Werner Herzog, visiting Minneapolis for a public dialogue with critic Roger Ebert, took to the stage of the Walker Cinema on April 30, 1999, to read a new writing. Subtitled Lessons of Darkness, the Minnesota Declaration outlined his principles around truth and fact in documentary cinema. In commemoration of the document’s 18th anniversary, we invited the celebrated filmmaker to reconsider his influential manifesto in light of concepts around truth making headlines today—notably “alternative facts” and “fake news.” His response: the following six-point addendum to the Minnesota Declaration.
With the arrival of the new term “alternative facts” in the political arena, the question of facts and the question of truth have acquired an unexpected urgency.
Facts cannot be underestimated as they have normative power. But they do not give us insight into the truth, or the illumination of poetry. Yes, accepted, the phone directory of Manhattan contains four million entries, all of them factually verifiable. But do we know why Jonathan Smith, correctly listed, cries into his pillow every night?

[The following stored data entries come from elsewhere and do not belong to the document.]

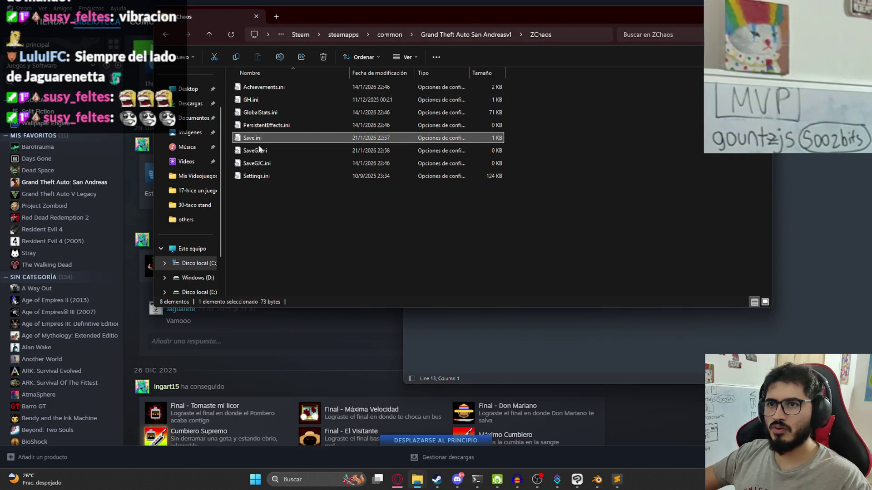
left_click(259, 151)
left_click_drag(517, 338, 492, 223)
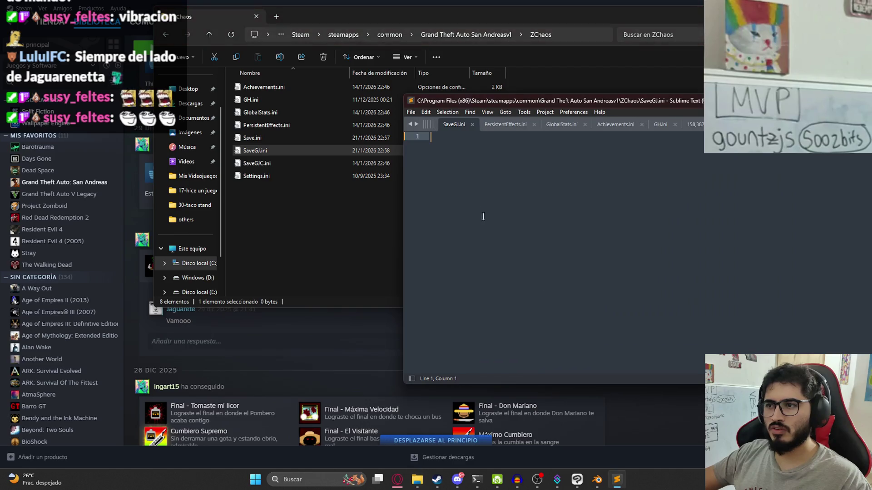
left_click(259, 165)
mouse_move(263, 167)
left_mouse_down()
mouse_move(369, 252)
mouse_move(453, 341)
left_mouse_up()
Step: Return File Explorer to the Grand Theft Auto San Andreasv1 install folder
left_click(249, 167)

The argument of rearranging facts constituting a lie points only to shallow thinking and the fetish of self-reference.
Patron Saints of the Minnesota Declaration:
William Shakespeare: “The most truthful poetry is the most feigning.”
André Gide: “I modify facts in such a way that they resemble truth more than reality.”
Taking a good look at his statue of the Pietà, we notice that Jesus taken from the cross is a man of 33, but his mother is only 17.
Does Michelangelo lie to us? Does he mislead us? Does he defraud us?
He just shows us the innermost truth about the Man of Sorrows, and his mother, the Virgin.